今シーズン通算の盗塁阻止率は4割超え、そして日本シリーズでは10割。

一般的に投球をとってから二塁に届くまでの時間は1.8秒をきると超一流と言われますが、甲斐は1.7秒台を何度もたたき出します。

そして、「投げるスピード=肩の強さ」が特に取り上げられますが、実際は「ボールをとる」「ボールを握る」「体を起こす」「投球動作に入る」「投げる」と5つの動作が関連しており、これらを高い次元で融合できているのはもちろんこと、特に個人的には「体を起こす」から「投球動作に入る」までの無駄が少ないのが素晴らしいと感じます。

 

そして、これはよくテレビでもとりあげられるのですが、この体を起こすから投球動作に入るまでの速さを実現しているのがフットワーク、通称「捕球時に左足を一歩前に出す」です。

 

なぜ、左足を一歩前に出すのがここまでクローズアップされるのか。

そうすることで、「捕球=静」から「投げる=動」にいくタイムロスをなくせるので効率的なのは当たり前ですが、150km近いボール(時には変化球)を体を動かしながら捕ること自体難易度が高いだけでなく、まして足という基盤部分を動かしながら捕球するのは相当の技術が必要なので、まさに「言うは易し、行うは難し」です。

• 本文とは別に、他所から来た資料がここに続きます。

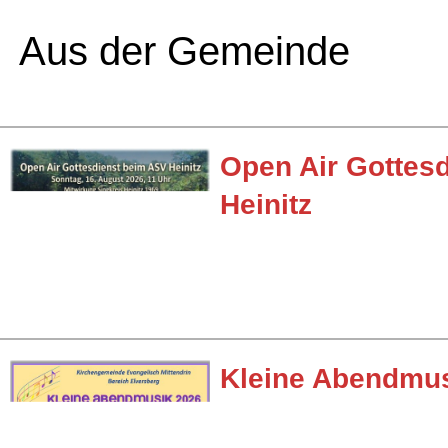
Aus der Gemeinde
Open Air Gottesd
Heinitz
Kleine Abendmus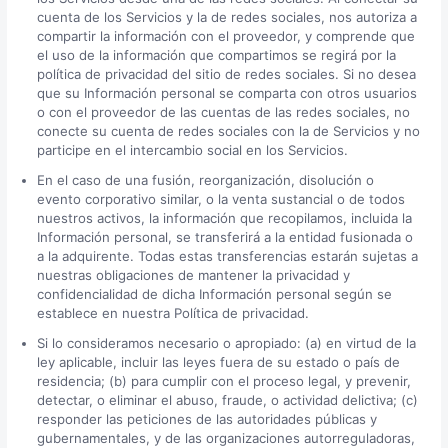
cuenta de los Servicios y la de redes sociales, nos autoriza a
compartir la información con el proveedor, y comprende que
el uso de la información que compartimos se regirá por la
política de privacidad del sitio de redes sociales. Si no desea
que su Información personal se comparta con otros usuarios
o con el proveedor de las cuentas de las redes sociales, no
conecte su cuenta de redes sociales con la de Servicios y no
participe en el intercambio social en los Servicios.
En el caso de una fusión, reorganización, disolución o
evento corporativo similar, o la venta sustancial o de todos
nuestros activos, la información que recopilamos, incluida la
Información personal, se transferirá a la entidad fusionada o
a la adquirente. Todas estas transferencias estarán sujetas a
nuestras obligaciones de mantener la privacidad y
confidencialidad de dicha Información personal según se
establece en nuestra Política de privacidad.
Si lo consideramos necesario o apropiado: (a) en virtud de la
ley aplicable, incluir las leyes fuera de su estado o país de
residencia; (b) para cumplir con el proceso legal, y prevenir,
detectar, o eliminar el abuso, fraude, o actividad delictiva; (c)
responder las peticiones de las autoridades públicas y
gubernamentales, y de las organizaciones autorreguladoras,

そしてこれを可能にしているのが強靭かつ俊敏な下半身です。

身体はあまり大きくないですが、太もも回りの筋肉がすごいので、上記の技術面での反復練習+それを可能にする基礎体力面での反復練習を相当につんできたということでしょう。

 

ただ、シーズン前半の甲斐は苦しんでいました。

 

今となっては信じられませんが4月12日時点の盗塁阻止率はなんと.091。

投手陣がバタついていた+控え捕手の高谷がけがで離脱したのもあって無理できない状況だったのはありますが、実はこれは春のキャンプから達川ヘッドコーチに予見されていて、「甲斐は筋肉をつけすぎて俊敏性が落ちたのでやばい」としきりにインタビューで回答している姿が印象的でした。

選手は進歩しようとして(恐らく打撃力強化)体を大きくしたのに、結果として一番の長所である下半身の俊敏性が失われしまった。なんとも皮肉な結果です。

 

そしてシーズンを重ねるうちに、特に後半からはもう甲斐からは誰も走れないだろうなというぐらいの雰囲気をまた作っていき、日本シリーズにつながりました。

春先からシーズン中の変化、春先の試練をどう乗り越えていったのかを語られた記事はあまりみかけないのが残念なのですが、シーズンオフになってその辺りを解説者が誰か聞き出してくれないかなと期待しています。

 

自分の仮説としてはシーズンが重ねるにつれて、市川を緊急獲得したり高谷も戻ってきたりで、また競争意識が生まれて自身の強みに意識的に原点回帰する時があったのではないかと。もう一つは少し疲れも出てきてオフにつけた大きな筋肉が少し落ちて返ってキレが増したのではないかということで、精神面と体力面での変化があったのではないかと想像します。

 

そして、来年は今年の反省をうまく活かして、シーズンスタートから全開の甲斐キャノンを期待、そしていよいよ正捕手としてのシーズンになることを期待したいところです。(去年以上に日本シリーズMVPもあり取材が殺到して練習時間もままならなそうなのが心配ですが。。。)